§ **Excerpted records**
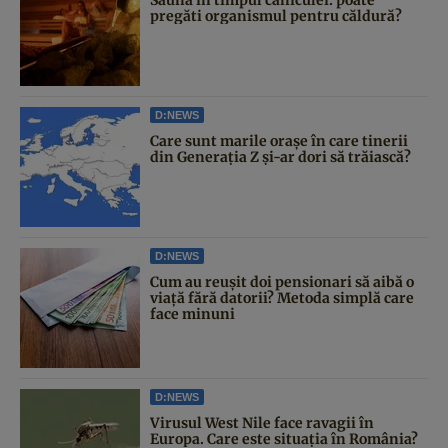
pregăti organismul pentru căldură?
D:NEWS
Care sunt marile orașe în care tinerii
din Generația Z și-ar dori să trăiască?
D:NEWS
Cum au reușit doi pensionari să aibă o
viață fără datorii? Metoda simplă care
face minuni
D:NEWS
Virusul West Nile face ravagii în
Europa. Care este situația în România?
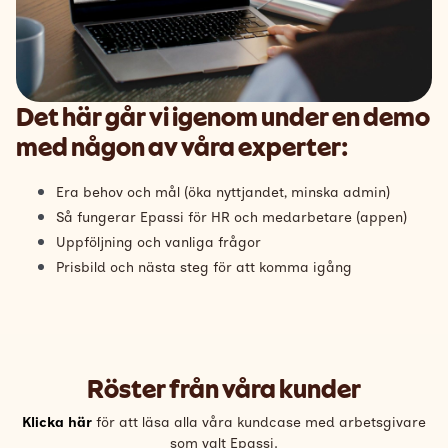
Det här går vi igenom under en demo
med någon av våra experter:
Era behov och mål (öka nyttjandet, minska admin)
Så fungerar Epassi för HR och medarbetare (appen)
Uppföljning och vanliga frågor
Prisbild och nästa steg för att komma igång
Röster från våra kunder
Klicka här
för att läsa alla våra kundcase med arbetsgivare
som valt Epassi.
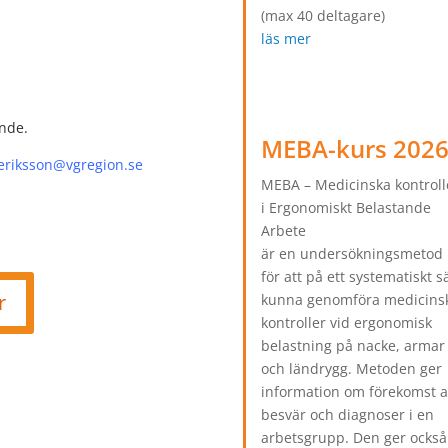
(max 40 deltagare)
läs mer
nde.
MEBA-kurs 202
eriksson@vgregion.se
MEBA – Medicinska kontroll
i Ergonomiskt Belastande
Arbete
är en undersökningsmetod
för att på ett systematiskt s
r
kunna genomföra medicins
kontroller vid ergonomisk
belastning på nacke, armar
och ländrygg. Metoden ger
information om förekomst 
besvär och diagnoser i en
arbetsgrupp. Den ger också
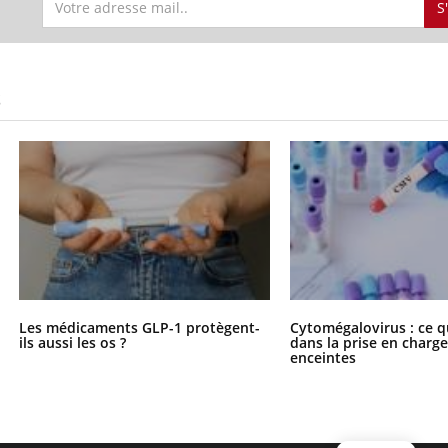
S
S
Les médicaments GLP-1 protègent-
Cytomégalovirus : ce q
ils aussi les os ?
dans la prise en char
enceintes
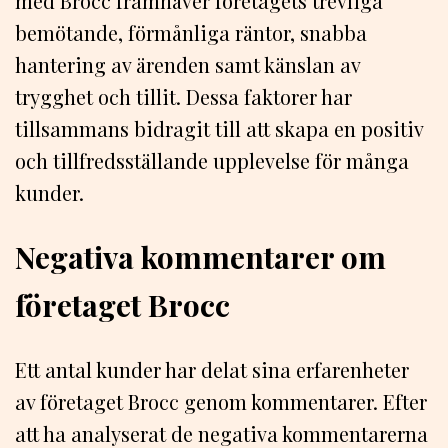
med Brocc framhäver företagets trevliga
bemötande, förmånliga räntor, snabba
hantering av ärenden samt känslan av
trygghet och tillit. Dessa faktorer har
tillsammans bidragit till att skapa en positiv
och tillfredsställande upplevelse för många
kunder.
Negativa kommentarer om
företaget Brocc
Ett antal kunder har delat sina erfarenheter
av företaget Brocc genom kommentarer. Efter
att ha analyserat de negativa kommentarerna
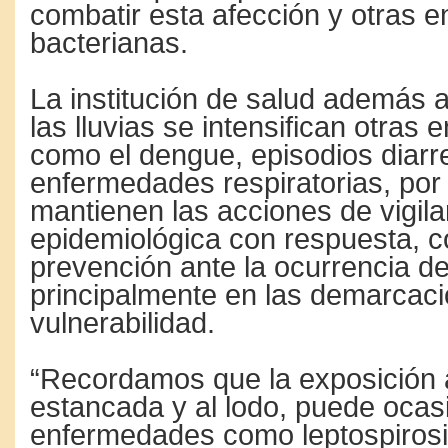
combatir esta afección y otras 
bacterianas.
La institución de salud además 
las lluvias se intensifican otras
como el dengue, episodios diarr
enfermedades respiratorias, por
mantienen las acciones de vigila
epidemiológica con respuesta, co
prevención ante la ocurrencia de
principalmente en las demarcac
vulnerabilidad.
“Recordamos que la exposición 
estancada y al lodo, puede ocas
enfermedades como leptospirosi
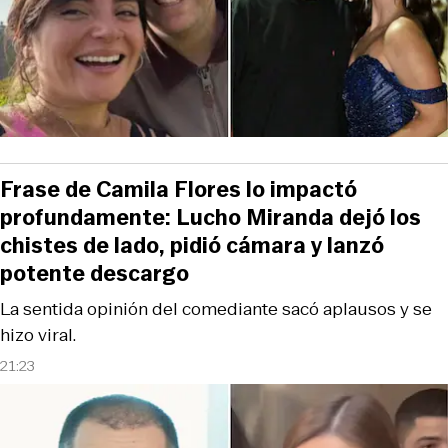
Frase de Camila Flores lo impactó
profundamente: Lucho Miranda dejó los
chistes de lado, pidió cámara y lanzó
potente descargo
La sentida opinión del comediante sacó aplausos y se
hizo viral.
21:23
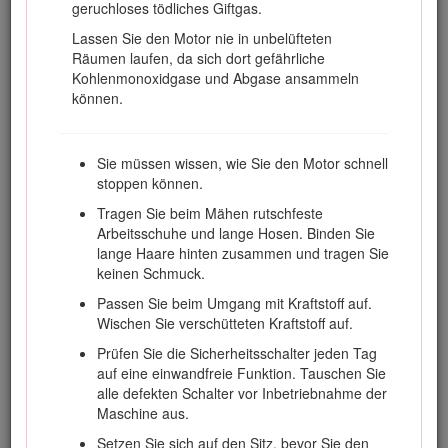
Achsständern ab.
geruchloses tödliches Giftgas.
Lassen Sie den Druck aus Maschinenteilen
Lassen Sie den Motor nie in unbelüfteten
mit gespeicherter Energie vorsichtig ab.
Räumen laufen, da sich dort gefährliche
Kohlenmonoxidgase und Abgase ansammeln
Klemmen Sie vor dem Durchführen
können.
irgendwelcher Reparaturen die Batterie ab.
Klemmen Sie immer zuerst die Minusklemme
und dann die Plusklemme ab. Schließen Sie
Sie müssen wissen, wie Sie den Motor schnell
immer zuerst den Pluspol und dann den
stoppen können.
Minuspol an.
Tragen Sie beim Mähen rutschfeste
Prüfen Sie die Zylinder/Spindel vorsichtig.
Arbeitsschuhe und lange Hosen. Binden Sie
Lassen Sie bei der Wartung dieser Teile
lange Haare hinten zusammen und tragen Sie
große Vorsicht walten, und tragen Sie
keinen Schmuck.
Handschuhe.
Passen Sie beim Umgang mit Kraftstoff auf.
Berühren Sie bewegliche Teile nicht mit den
Wischen Sie verschütteten Kraftstoff auf.
Händen oder Füßen. Bei laufendem Motor
sollten keine Einstellungsarbeiten
Prüfen Sie die Sicherheitsschalter jeden Tag
vorgenommen werden.
auf eine einwandfreie Funktion. Tauschen Sie
alle defekten Schalter vor Inbetriebnahme der
Laden Sie Batterien an einem freien, gut
Maschine aus.
belüfteten Ort, abseits von Funken und
offenem Feuer. Ziehen Sie vor dem An- oder
Setzen Sie sich auf den Sitz, bevor Sie den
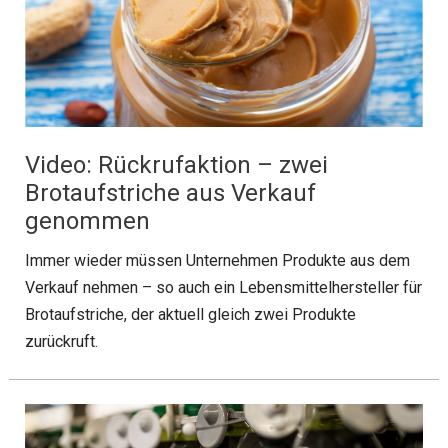
Video: Rückrufaktion – zwei
Brotaufstriche aus Verkauf
genommen
Immer wieder müssen Unternehmen Produkte aus dem
Verkauf nehmen – so auch ein Lebensmittelhersteller für
Brotaufstriche, der aktuell gleich zwei Produkte
zurückruft.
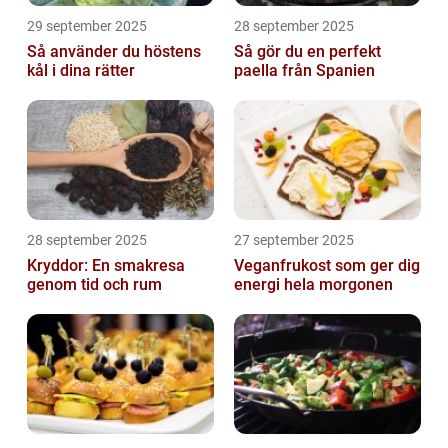
29 september 2025
28 september 2025
Så använder du höstens
Så gör du en perfekt
kål i dina rätter
paella från Spanien
28 september 2025
27 september 2025
Kryddor: En smakresa
Veganfrukost som ger dig
genom tid och rum
energi hela morgonen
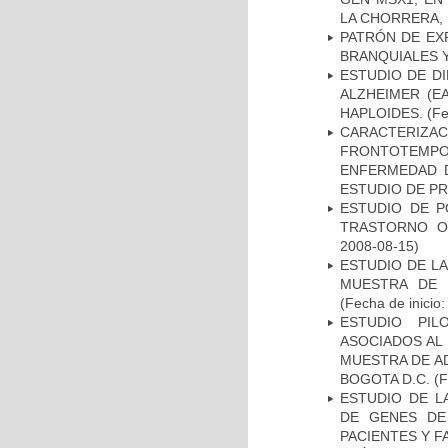
LA CHORRERA,
PATRÓN DE EX
BRANQUIALES Y
ESTUDIO DE D
ALZHEIMER (E
HAPLOIDES.
(Fe
CARACTERIZA
FRONTOTEMP
ENFERMEDAD D
ESTUDIO DE P
ESTUDIO DE P
TRASTORNO O
2008-08-15)
ESTUDIO DE LA
MUESTRA DE 
(Fecha de inicio
ESTUDIO PIL
ASOCIADOS AL 
MUESTRA DE A
BOGOTA D.C.
(F
ESTUDIO DE L
DE GENES DE
PACIENTES Y F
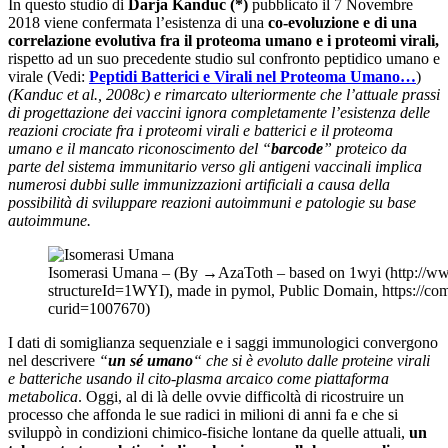
In questo studio di
Darja Kanduc (*)
pubblicato il 7 Novembre
2018 viene confermata l’esistenza di una
co-evoluzione e di una
correlazione evolutiva fra il proteoma umano e i proteomi virali,
rispetto ad un suo precedente studio sul confronto peptidico umano e
virale (Vedi:
Peptidi Batterici e Virali nel Proteoma Umano…
)
(Kanduc et al., 2008c) e rimarcato ulteriormente che l’attuale prassi
di progettazione dei vaccini ignora completamente l’esistenza delle
reazioni crociate fra i proteomi virali e batterici e il proteoma
umano e il mancato riconoscimento del “
barcode
” proteico da
parte del sistema immunitario verso gli antigeni vaccinali implica
numerosi dubbi sulle immunizzazioni artificiali a causa della
possibilità di sviluppare reazioni autoimmuni e patologie su base
autoimmune.
Isomerasi Umana – (By →AzaToth – based on 1wyi (http://ww
structureId=1WYI), made in pymol, Public Domain, https://c
curid=1007670)
I dati di somiglianza sequenziale e i saggi immunologici convergono
nel descrivere
“
un sé umano
“
che si è evoluto dalle proteine ​​virali
e batteriche usando il cito-plasma arcaico come piattaforma
metabolica
. Oggi, al di là delle ovvie difficoltà di ricostruire un
processo che affonda le sue radici in milioni di anni fa e che si
sviluppò in condizioni chimico-fisiche lontane da quelle attuali,
un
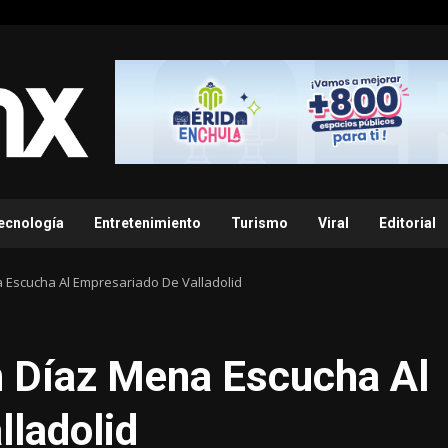
ecnología
Entretenimiento
Turismo
Viral
Editorial
Escucha Al Empresariado De Valladolid
 Díaz Mena Escucha Al
lladolid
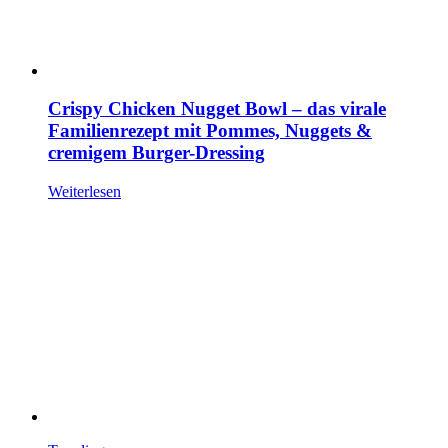
Crispy Chicken Nugget Bowl – das virale
Familienrezept mit Pommes, Nuggets &
cremigem Burger-Dressing
Weiterlesen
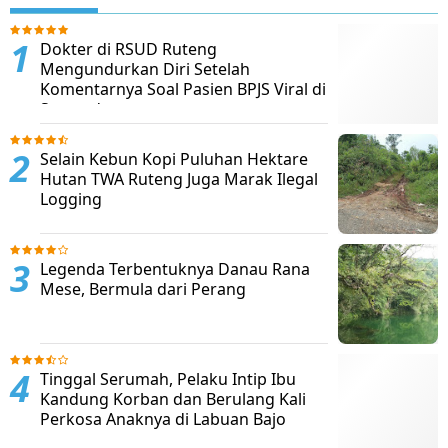
Dokter di RSUD Ruteng
Mengundurkan Diri Setelah
Komentarnya Soal Pasien BPJS Viral di
Sosmed
Selain Kebun Kopi Puluhan Hektare
Hutan TWA Ruteng Juga Marak Ilegal
Logging
Legenda Terbentuknya Danau Rana
Mese, Bermula dari Perang
Tinggal Serumah, Pelaku Intip Ibu
Kandung Korban dan Berulang Kali
Perkosa Anaknya di Labuan Bajo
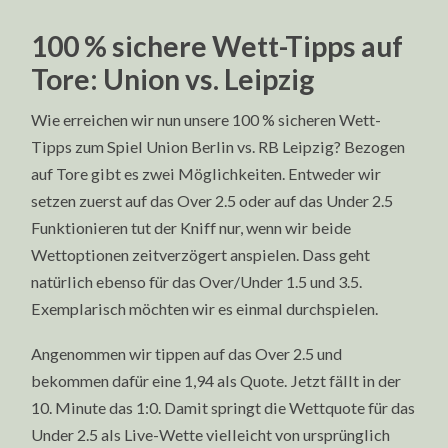
100 % sichere Wett-Tipps auf
Tore: Union vs. Leipzig
Wie erreichen wir nun unsere 100 % sicheren Wett-
Tipps zum Spiel Union Berlin vs. RB Leipzig? Bezogen
auf Tore gibt es zwei Möglichkeiten. Entweder wir
setzen zuerst auf das Over 2.5 oder auf das Under 2.5
Funktionieren tut der Kniff nur, wenn wir beide
Wettoptionen zeitverzögert anspielen. Dass geht
natürlich ebenso für das Over/Under 1.5 und 3.5.
Exemplarisch möchten wir es einmal durchspielen.
Angenommen wir tippen auf das Over 2.5 und
bekommen dafür eine 1,94 als Quote. Jetzt fällt in der
10. Minute das 1:0. Damit springt die Wettquote für das
Under 2.5 als Live-Wette vielleicht von ursprünglich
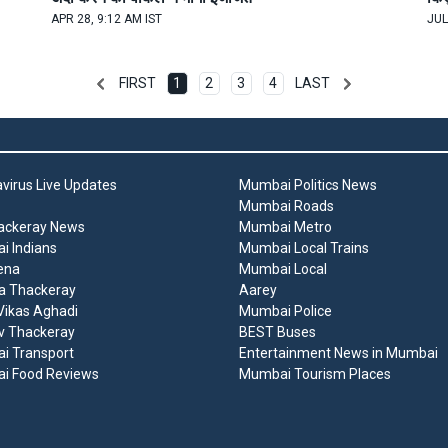
APR 28, 9:12 AM IST
JUL
FIRST
1
2
3
4
LAST
virus Live Updates
Mumbai Politics News
Mumbai Roads
ackeray News
Mumbai Metro
 Indians
Mumbai Local Trains
ena
Mumbai Local
a Thackeray
Aarey
ikas Aghadi
Mumbai Police
v Thackeray
BEST Buses
i Transport
Entertainment News in Mumbai
i Food Reviews
Mumbai Tourism Places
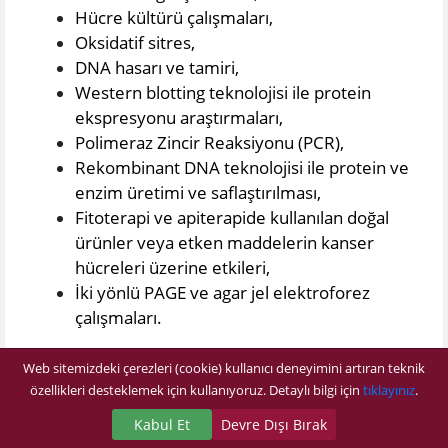
Hücre kültürü çalışmaları,
Oksidatif sitres,
DNA hasarı ve tamiri,
Western blotting teknolojisi ile protein
ekspresyonu araştırmaları,
Polimeraz Zincir Reaksiyonu (PCR),
Rekombinant DNA teknolojisi ile protein ve
enzim üretimi ve saflaştırılması,
Fitoterapi ve apiterapide kullanılan doğal
ürünler veya etken maddelerin kanser
hücreleri üzerine etkileri,
İki yönlü PAGE ve agar jel elektroforez
çalışmaları.
Web sitemizdeki çerezleri (cookie) kullanıcı deneyimini artıran teknik
özellikleri desteklemek için kullanıyoruz. Detaylı bilgi için
tıklayınız
.
Kabul Et
Devre Dışı Bırak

§ **Exercise**
Each line from the line containing "Mumbai Roads" through the last line above must be written out exactly, and every picture must be omitted.

§ **Task answer**
Mumbai Roads
ackeray News
Mumbai Metro
 Indians
Mumbai Local Trains
ena
Mumbai Local
a Thackeray
Aarey
ikas Aghadi
Mumbai Police
v Thackeray
BEST Buses
i Transport
Entertainment News in Mumbai
i Food Reviews
Mumbai Tourism Places
Hücre kültürü çalışmaları,
Oksidatif sitres,
DNA hasarı ve tamiri,
Western blotting teknolojisi ile protein
ekspresyonu araştırmaları,
Polimeraz Zincir Reaksiyonu (PCR),
Rekombinant DNA teknolojisi ile protein ve
enzim üretimi ve saflaştırılması,
Fitoterapi ve apiterapide kullanılan doğal
ürünler veya etken maddelerin kanser
hücreleri üzerine etkileri,
İki yönlü PAGE ve agar jel elektroforez
çalışmaları.
Web sitemizdeki çerezleri (cookie) kullanıcı deneyimini artıran teknik
özellikleri desteklemek için kullanıyoruz. Detaylı bilgi için
tıklayınız
.
Kabul Et
Devre Dışı Bırak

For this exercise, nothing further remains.